Amábamos
los libros, amábamos el saber, respetábamos la palabra sobre todas las cosas. Algunas
noches de invierno, mientras mi madre cosía y mi hermano comía castañas, nos
sentábamos alrededor de la mesa redonda y leíamos poemas, leíamos por turnos y
todos teníamos que participar. Utilizábamos para ello los manuales de
literatura de la escuela y hacíamos, sin saberlo, nuestra propia antología.
Mi padre |
Nos
gustaban tanto los libros que mi padre tomó la costumbre de fotografiarse
leyendo, y nos parecía que tener gafas de cerca era como conseguir una medalla
por tanto trabajo cumplido y tantas páginas leídas. Así que empezamos a posar
como si fuéramos monjes medievales concentrados en su pupitre u orgullosos
universitarios licenciados en Cambridge o simplemente acariciábamos las
portadas, rozábamos las hojas, con la reverencia cercana que se mira a un buen
amigo.
Mi
hermano recitaba Ya se murió el burro
hasta que nos volvía locos de tanto repetirlo, a mi madre le gustaban los
poemas de Bécquer, mi padre siempre quería saber cosas de la guerra y por eso
se compró Los cipreses creen en Dios, conociendo
a Gironella más de lo que yo imaginaba. Mi abuela se sabía de memoria algún
romance y mi bisabuela nos ilustraba con chascarrillos diversos. Yo era la
directora de orquesta, la que les decía cuando tenía que intervenir cada uno,
la que amaba todas las palabras, incluso las feas.
Mi padre |
Y
estábamos tan felices con nuestras castañas cocidas, nuestras batatas asadas,
nuestra compota de membrillo cuando llegó Andrés a nuestras vidas y nos vendió
un televisor y nos contó todas sus hazañas pugilísticas, es que había sido
boxeador y emigrante en la fría Alemania.

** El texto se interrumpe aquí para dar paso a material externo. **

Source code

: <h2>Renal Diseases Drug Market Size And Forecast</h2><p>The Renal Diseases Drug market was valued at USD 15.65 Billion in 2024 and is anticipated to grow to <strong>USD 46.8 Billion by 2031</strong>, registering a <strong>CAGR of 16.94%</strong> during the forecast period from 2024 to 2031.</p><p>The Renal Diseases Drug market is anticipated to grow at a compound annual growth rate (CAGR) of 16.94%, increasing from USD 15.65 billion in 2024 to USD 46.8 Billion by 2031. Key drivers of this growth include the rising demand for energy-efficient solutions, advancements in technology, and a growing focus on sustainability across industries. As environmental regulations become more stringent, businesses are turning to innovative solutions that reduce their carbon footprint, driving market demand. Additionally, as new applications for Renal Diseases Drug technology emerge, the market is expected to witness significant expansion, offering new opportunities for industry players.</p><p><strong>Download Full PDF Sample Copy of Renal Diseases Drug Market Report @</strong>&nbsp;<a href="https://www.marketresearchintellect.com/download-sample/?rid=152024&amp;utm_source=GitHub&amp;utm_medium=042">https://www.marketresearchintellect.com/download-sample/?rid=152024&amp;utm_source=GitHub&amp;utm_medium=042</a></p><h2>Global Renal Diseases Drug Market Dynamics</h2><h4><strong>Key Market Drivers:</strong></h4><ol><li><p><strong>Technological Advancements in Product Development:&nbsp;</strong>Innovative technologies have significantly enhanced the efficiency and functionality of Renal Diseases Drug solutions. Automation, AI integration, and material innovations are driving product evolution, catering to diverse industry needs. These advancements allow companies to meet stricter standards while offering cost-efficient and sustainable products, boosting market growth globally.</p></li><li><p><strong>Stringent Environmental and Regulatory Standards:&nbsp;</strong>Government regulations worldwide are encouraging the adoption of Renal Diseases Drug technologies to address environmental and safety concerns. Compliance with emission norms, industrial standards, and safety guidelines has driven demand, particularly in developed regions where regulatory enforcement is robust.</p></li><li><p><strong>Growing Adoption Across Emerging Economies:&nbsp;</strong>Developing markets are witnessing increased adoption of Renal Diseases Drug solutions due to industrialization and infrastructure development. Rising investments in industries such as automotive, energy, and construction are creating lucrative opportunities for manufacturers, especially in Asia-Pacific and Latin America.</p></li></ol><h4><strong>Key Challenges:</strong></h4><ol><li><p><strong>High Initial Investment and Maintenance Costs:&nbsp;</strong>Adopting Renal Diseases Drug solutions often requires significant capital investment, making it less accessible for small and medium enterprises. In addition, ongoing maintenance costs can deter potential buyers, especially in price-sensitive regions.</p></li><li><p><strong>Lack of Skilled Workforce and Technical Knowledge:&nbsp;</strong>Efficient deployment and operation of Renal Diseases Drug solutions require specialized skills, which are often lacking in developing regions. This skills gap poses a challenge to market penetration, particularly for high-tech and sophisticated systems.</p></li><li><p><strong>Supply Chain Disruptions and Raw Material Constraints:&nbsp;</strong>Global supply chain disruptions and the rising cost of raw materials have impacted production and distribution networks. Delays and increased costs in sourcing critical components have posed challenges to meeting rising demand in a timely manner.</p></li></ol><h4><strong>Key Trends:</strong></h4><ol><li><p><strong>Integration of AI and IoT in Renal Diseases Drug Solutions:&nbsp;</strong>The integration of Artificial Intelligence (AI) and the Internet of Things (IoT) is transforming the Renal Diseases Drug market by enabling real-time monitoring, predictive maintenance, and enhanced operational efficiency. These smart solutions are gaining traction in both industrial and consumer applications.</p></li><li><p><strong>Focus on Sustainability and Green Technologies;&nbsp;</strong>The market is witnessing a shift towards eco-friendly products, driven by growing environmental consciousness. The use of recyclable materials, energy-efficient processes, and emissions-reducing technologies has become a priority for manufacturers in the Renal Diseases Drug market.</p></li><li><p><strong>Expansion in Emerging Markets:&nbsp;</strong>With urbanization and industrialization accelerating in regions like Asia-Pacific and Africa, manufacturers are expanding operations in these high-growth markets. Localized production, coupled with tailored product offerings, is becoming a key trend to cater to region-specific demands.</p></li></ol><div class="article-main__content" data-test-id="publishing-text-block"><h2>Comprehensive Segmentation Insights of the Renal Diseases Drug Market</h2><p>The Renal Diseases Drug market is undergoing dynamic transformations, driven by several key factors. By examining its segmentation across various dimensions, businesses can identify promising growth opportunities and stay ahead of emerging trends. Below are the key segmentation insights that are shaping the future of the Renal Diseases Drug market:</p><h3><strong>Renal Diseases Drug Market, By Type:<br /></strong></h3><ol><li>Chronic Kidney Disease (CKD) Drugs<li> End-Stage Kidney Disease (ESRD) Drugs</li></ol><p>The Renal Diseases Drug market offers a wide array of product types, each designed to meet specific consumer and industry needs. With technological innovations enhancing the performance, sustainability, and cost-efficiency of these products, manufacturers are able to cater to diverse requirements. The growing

Entonces se abrieron las noches al
teatro, y teníamos profundas tertulias sobre lo que es ser bueno o malo, y
muchas veces nos acostábamos con el corazón encogío por esas imágenes en blanco
y negro que vinieron a sobresaltarnos tanto, como cuando pusieron El malentendido de Albert Camus,
interpretada por Charo López y que nos impresionó tanto tanto.
Y
la televisión trajo también el Gordo y el
Menuillo que hacía que a mi hermano se le saltaran las lágrimas de risa,
y Manolo Escobar con esas canciones tan apreciadas por mi bisabuela, y películas
como La calumnia interpretada por Shirley MacLaine y Audrey
Hepburn, escrita por la valiente Lilliam Hellman, que acrecentaba mi miedo al
ser consciente yo de que algo raro me estaba pasando a lo que no sabía ponerle
nombre, entre otras cosas porque no había ninguna imagen bella a la que
acogerse y sólo sentía miedo, menos mal que el aparato era un cachivache hecho
de piezas reutilizadas donde sólo se percibía la vida en gris, luego no podía
ser muy de fiar. Menos mal que estaban los libros, que eran tiernos, y estaban
llenos de matices, menos mal que estaba el laberinto de la literatura y esa
costumbre mansa de hacernos fotos leyendo.